Maybe we asked too much of everyone and everything right from the start. Our parents were kids during the American Civil War, you know; their world was a divided one. Scott and I weren’t supposed to even mingle much, let alone fall in love. And to make it worse, Scott wanted to be a professional novelist, which was not really a recognized occupation. We didn’t care. For us, it was a time to make everything up, to create our lives from scratch using unfamiliar ingredients and untested methods—only to now arrive at this unforeseeable result.
Now that the stories about us, about “the Fitzgeralds,” have grown like wild Chinese wisteria past the borders of cocktail party gossip and are starting to encroach on literary myth, I hear that some of my friends have started saying I made Scott the writer he is—and you can imagine how well that goes over with him.
His
friends—and especially one in particular—are saying I’ve held him back, interfered with his talent and his work ethic—which is of course what he has said, too.

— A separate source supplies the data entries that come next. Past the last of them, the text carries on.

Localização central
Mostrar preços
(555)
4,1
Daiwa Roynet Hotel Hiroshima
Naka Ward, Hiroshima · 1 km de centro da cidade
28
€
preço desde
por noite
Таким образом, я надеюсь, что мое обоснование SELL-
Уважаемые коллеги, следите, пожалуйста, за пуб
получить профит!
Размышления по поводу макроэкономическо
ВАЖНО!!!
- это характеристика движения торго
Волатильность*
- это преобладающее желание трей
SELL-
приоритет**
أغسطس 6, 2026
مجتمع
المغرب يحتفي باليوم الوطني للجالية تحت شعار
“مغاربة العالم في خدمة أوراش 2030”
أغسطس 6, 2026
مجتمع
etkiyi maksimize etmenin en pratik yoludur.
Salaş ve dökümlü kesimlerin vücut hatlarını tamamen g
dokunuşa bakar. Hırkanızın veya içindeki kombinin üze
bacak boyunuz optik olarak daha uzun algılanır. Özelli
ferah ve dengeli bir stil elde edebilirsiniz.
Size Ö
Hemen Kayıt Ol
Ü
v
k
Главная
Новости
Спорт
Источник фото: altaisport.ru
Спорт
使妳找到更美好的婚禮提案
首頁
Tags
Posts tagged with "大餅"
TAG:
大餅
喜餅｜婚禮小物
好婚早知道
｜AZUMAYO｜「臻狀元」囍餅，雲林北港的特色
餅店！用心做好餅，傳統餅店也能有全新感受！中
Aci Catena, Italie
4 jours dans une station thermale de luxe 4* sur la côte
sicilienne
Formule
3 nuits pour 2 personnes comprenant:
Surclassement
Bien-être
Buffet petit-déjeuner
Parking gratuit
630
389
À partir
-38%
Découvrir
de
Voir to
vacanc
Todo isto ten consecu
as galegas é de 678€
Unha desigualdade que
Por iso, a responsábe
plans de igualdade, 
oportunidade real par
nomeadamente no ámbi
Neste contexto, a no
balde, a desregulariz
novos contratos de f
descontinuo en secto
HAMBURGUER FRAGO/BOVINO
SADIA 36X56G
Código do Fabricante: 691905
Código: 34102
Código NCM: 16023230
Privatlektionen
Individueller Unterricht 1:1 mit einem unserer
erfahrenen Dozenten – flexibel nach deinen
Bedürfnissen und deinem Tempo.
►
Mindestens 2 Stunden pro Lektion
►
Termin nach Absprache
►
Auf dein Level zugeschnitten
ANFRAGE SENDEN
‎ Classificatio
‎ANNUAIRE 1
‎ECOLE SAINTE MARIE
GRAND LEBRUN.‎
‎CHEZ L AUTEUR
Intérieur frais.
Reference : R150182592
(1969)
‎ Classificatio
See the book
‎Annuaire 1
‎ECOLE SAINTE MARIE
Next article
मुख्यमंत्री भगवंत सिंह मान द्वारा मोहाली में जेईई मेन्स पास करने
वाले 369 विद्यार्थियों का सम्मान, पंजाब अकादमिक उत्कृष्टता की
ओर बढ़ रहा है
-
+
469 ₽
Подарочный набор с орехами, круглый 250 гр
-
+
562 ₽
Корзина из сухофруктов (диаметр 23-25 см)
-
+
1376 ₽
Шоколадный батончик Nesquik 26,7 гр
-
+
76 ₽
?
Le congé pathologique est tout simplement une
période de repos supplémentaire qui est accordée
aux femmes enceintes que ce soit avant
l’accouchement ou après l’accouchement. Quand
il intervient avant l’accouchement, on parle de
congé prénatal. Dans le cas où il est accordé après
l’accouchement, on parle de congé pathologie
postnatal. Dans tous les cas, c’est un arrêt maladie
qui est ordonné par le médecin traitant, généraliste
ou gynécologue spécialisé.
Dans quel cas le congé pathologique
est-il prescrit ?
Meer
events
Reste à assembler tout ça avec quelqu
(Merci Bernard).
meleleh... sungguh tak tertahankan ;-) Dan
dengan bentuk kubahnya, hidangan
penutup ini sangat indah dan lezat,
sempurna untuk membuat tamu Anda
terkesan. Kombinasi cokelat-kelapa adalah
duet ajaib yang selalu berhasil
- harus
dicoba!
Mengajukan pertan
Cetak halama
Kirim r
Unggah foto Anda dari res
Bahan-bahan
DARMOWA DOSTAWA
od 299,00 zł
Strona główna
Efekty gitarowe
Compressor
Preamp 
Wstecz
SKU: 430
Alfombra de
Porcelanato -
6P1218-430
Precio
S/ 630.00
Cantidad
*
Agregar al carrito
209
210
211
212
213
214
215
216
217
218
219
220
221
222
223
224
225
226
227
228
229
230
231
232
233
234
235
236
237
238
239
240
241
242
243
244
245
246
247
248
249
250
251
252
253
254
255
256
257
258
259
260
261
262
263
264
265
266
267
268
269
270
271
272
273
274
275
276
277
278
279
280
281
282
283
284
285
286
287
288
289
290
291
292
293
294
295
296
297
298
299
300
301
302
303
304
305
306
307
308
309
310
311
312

Depending on who you ask, you’ll hear Scott’s either a misunderstood genius or a pathetic son-of-a-bitch who never met a liquor he didn’t want to cozy up to. He drinks too much, it’s true, and he has not always been good to me or to himself, but I think he’s broken somewhere inside, and he drinks to try to fill the cracks.
* * *
I’ve had a letter from one of my dearest, oldest friends, Sara Haardt, saying that she’s marrying another old friend of ours, Henry Mencken. She’s been frail with tuberculosis for a long while, but that didn’t sway him in the least.
She wrote, “I’m not sure I’ll be any good at marriage, having gone without for so long. Your letters from over the years make a good primer, though; for all the troubles, I’ve never seen devotion such as you and Scott enjoy.”
Sara must have had spies in Annecy, as Scott and my sweet baby girl and I have just returned from the most perfect two weeks there. We danced and dined and it was even better than old times for having Scottie always at my side, her soft hand in mine, and at night, Scott’s reassuring form curled behind me. I wish, oh, you have no idea how much, that I could bottle up those days and then climb inside that bottle too.
* * *
Here’s an anecdote, a memory that comes to mind as I’m writing: For our first trip to Europe, in 1921, we sailed on the
Aquitania
. There was a lot of drinking and, when the seas got rough, a lot of nervous humor over the prospect of going down with the ship. That would be the end for us all, everyone said.